I actually hugely admire those who love a bit of late night antics at Fabric or Ministry, leaving me with a constant FOMO and a slight tinge of self-hatred. I desperately want to get excited about pre-drinking around a table, normally in a half-cleaned flat kitchen, queueing, paying, queueing again, and then leaving three hours before my lecture starts with the same air of excitement the night began with.

But frankly, I’d rather be watching Louis Theroux documentaries until 4am.

This may be me on a night out, but it’s almost as rare as catching Kanye smiling

On a serious note, my adverse attitude to all things drinking and clubbing created problems in my first weeks of uni. I didn’t join sports teams and I hardly left my room for the first five days, afraid I’d have to address the complicated issue of my perceived “antisocial” behaviour – which in-turn caused me to suffer huge emotional problems in my first weeks until I nearly dropped out all together. 

This didn’t end up being the case. I found that one of my flatmates doesn’t drink either, and no-one thought any less of me because I wanted my eight hours sleep. Frankly, as long as you don’t dampen the mood – and there’s no reason why you should (I still attend pre-drinks till 10pm) – your social life shouldn’t suffer.

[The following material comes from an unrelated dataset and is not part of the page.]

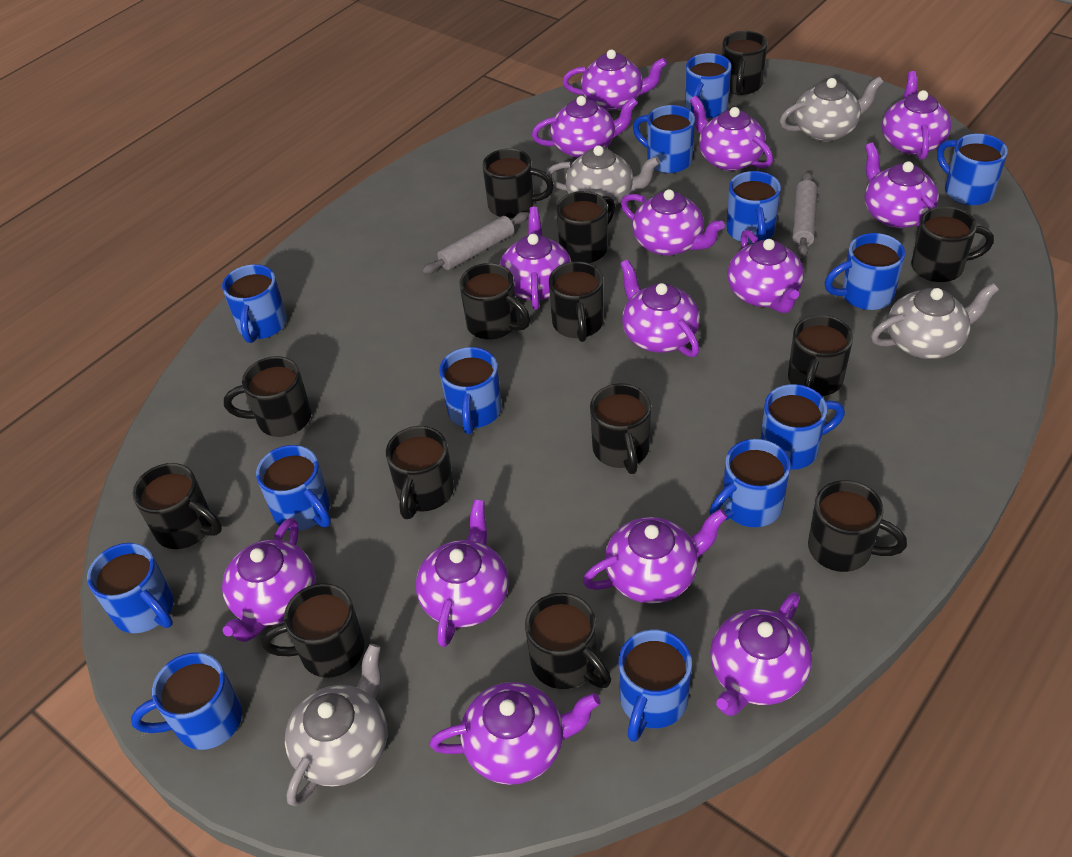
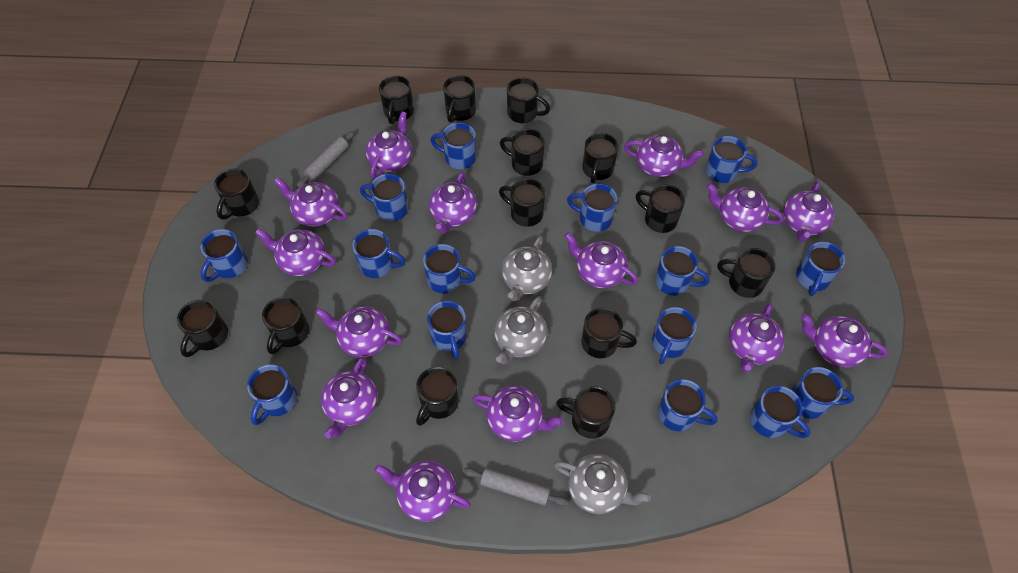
blue mug: [87,543,174,633] [131,652,242,750] [222,264,287,343] [256,445,331,531] [439,347,502,434] [619,629,692,742] [633,105,695,173] [685,53,731,119] [709,439,790,527] [726,171,781,244] [761,384,845,470] [824,233,905,310] [937,134,1008,206] = 13 -> [200,229,248,282] [247,364,297,425] [352,229,406,278] [360,174,408,222] [423,244,476,294] [427,301,467,359] [430,123,476,169] [567,183,617,232] [652,307,697,364] [655,246,710,296] [658,379,718,432] [706,136,757,183] [750,386,810,438] [792,367,854,419] [796,242,845,296] = 15
grey teapot: [285,644,387,806] [546,145,660,207] [780,76,883,142] [871,283,999,359] = 4 -> [494,296,548,365] [501,236,552,302] [554,454,651,514] = 3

I’ve learnt what you lose in wild nights out, you gain elsewhere. Sobriety and my poor club attendance enables me to eat steak instead of Pot Noodle, ice-skate at Somerset House at Christmas, and take weekend trips with my flatmates – not to mention that I’ve seen every film released since September. 

You can keep your VKs

I’ve spent around 136 days living the “student life”. Two nights I’ve chosen to club, both of which have swiftly ended by around 12am. Either I’m a bad omen, or maybe I just haven’t given it a good enough shot. Either way, I’m happy as I am.